Before the cat condo and many cats arrived, Pip would have a cuddle in extravagant positions, sprawled all over me, but he hasn’t done that for well over a year, which is a bit sad. He doesn’t much like being stroked when he’s up and about, but loves attention, and purrs loudly, when he’s snoozing. He quite likes being picked up and carried, as long as I keep moving. Once I stop, or sit down – he’s gone.
When we moved to Cebu and I was getting the cats used to going outside, I thought Pip would love it! If I went outside, and especially if I had a swim in the pool, Pip would go nuts inside, hurtling himself at the windows as if trying to get outside to rescue me. So when I first took him outside, in a cuddle walk around the garden, I was happy that he purred all the way.
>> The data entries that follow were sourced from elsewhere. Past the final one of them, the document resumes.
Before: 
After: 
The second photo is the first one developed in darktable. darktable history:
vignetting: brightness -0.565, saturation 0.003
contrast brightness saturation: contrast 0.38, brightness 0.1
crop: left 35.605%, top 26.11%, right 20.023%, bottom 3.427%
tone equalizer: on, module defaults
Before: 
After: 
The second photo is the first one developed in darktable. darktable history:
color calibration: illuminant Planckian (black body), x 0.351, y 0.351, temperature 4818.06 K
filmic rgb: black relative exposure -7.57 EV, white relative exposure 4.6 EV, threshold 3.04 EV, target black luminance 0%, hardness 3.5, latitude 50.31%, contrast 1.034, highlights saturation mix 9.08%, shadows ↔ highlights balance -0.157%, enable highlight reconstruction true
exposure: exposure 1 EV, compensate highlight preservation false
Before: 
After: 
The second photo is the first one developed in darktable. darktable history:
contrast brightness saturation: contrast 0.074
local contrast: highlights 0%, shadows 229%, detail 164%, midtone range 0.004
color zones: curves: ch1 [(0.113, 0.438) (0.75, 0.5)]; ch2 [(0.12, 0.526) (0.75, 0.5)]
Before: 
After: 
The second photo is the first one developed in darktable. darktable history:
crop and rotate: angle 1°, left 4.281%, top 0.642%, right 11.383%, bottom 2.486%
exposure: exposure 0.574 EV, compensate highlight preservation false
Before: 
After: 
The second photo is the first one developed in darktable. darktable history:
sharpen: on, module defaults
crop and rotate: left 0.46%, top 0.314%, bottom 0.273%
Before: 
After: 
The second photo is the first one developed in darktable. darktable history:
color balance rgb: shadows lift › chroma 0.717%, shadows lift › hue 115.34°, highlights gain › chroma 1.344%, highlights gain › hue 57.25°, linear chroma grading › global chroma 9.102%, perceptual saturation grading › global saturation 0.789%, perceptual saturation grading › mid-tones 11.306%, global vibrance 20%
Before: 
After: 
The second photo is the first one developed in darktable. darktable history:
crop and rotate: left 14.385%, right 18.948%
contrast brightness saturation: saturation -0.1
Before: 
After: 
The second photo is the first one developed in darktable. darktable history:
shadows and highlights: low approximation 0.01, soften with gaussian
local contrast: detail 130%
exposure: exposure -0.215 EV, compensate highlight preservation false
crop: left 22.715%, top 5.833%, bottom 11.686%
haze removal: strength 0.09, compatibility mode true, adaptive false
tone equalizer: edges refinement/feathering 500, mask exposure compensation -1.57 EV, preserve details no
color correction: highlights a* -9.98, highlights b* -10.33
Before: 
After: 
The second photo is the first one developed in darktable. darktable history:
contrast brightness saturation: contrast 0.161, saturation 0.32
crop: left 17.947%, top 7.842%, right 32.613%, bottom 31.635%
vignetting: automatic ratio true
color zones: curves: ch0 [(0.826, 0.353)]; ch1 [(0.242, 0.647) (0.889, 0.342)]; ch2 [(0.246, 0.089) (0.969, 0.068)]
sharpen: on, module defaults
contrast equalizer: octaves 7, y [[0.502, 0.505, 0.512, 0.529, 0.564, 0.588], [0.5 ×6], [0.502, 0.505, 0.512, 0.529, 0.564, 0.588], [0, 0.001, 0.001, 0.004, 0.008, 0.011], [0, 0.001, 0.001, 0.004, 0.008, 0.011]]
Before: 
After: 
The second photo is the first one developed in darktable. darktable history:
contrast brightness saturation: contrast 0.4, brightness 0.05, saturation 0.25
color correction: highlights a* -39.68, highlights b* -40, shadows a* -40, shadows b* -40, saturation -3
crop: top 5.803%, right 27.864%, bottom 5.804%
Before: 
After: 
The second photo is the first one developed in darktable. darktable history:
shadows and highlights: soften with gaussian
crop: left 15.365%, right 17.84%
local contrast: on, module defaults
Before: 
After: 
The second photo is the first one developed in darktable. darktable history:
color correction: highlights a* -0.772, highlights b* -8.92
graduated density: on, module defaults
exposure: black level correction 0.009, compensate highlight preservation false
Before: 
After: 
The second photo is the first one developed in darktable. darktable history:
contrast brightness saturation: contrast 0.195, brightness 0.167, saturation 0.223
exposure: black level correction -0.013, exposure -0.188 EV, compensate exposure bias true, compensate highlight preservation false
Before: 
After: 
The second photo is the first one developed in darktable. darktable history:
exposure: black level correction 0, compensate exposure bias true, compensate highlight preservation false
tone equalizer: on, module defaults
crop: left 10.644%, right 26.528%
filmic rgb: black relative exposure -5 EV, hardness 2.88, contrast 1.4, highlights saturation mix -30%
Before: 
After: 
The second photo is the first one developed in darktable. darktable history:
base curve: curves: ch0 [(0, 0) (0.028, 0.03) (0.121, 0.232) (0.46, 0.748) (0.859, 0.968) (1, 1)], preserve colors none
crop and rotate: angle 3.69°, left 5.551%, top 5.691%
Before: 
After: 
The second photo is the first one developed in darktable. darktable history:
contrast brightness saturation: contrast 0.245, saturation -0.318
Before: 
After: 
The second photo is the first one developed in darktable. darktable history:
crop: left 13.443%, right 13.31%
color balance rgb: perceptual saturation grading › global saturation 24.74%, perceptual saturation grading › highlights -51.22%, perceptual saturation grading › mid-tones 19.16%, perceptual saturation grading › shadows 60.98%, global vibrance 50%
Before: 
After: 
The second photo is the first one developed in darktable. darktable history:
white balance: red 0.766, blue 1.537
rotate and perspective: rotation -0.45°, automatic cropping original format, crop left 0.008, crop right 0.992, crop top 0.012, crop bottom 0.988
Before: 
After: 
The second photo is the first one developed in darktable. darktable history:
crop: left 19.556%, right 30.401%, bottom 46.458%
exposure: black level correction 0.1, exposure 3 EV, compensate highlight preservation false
We walked around in the sunshine, looking at the birds, smelling the bushes and the flowers, listening to the wind rustling in the trees, and Pip purred and purred! The next day when I did the same thing, poor Pip shook all the way, his little body was positively vibrating! I realised sadly that he hadn’t been purring in happiness, he had been purring to comfort himself as he was stressed. We had a few cuddle walks before Pip wandered around on a harness, and then the cat fence was built and by then he was enjoying his outside time. He’s a bit of a loner, and often will be alone on the catio, snoozing in a hammock.
The most recent adventure of Pip was a dip in the pool – which I am thankful that I missed. He likes to walk along the edge looking for insects trying to clamber up the side of the pool, and then he fishes them out with his paw. One morning I noticed he was a bit damp on the scruff of the neck and thought he had been fighting, but when I picked him up, his entire body was a little damp, and soft and fluffy from an impromptu wash. I’m not sure if he fell in near the steps so was able to get out easily, or if he was able to get out the deep end. It’s worrying, but I don’t have an easy solution.
I bought the wheel for Pip to help him burn off his energy and he adores it. When we moved to Cebu, he had been without the wheel for almost a month, as our shipment of goods was delayed in Manila port due to the Pope’s visit. When I let them out of their room after the removalists had delivered our belongings, he saw his wheel and ran up to it in glee! He kept running for a few minutes, hopping off, getting back on, running, hopping off…..he was beside himself with excitement. Also quite funny, since we’ve moved to Cebu, he’s taken to warbling while he’s on the wheel. It’s quite a funny noise, made all the funnier with the rhythm of his little paws on the treadmill. I commented on it on Instagram once and a follower said their cat also does the “Marge Simpson”, which is a perfect description!!
Pip is a rule-following good boy, if there is pee or poop somewhere it shouldn’t be, it wasn’t Pip. If there is fighting, it’s never Pip unless he was provoked. Pip is my second-in-charge in the house, and everyone knows it.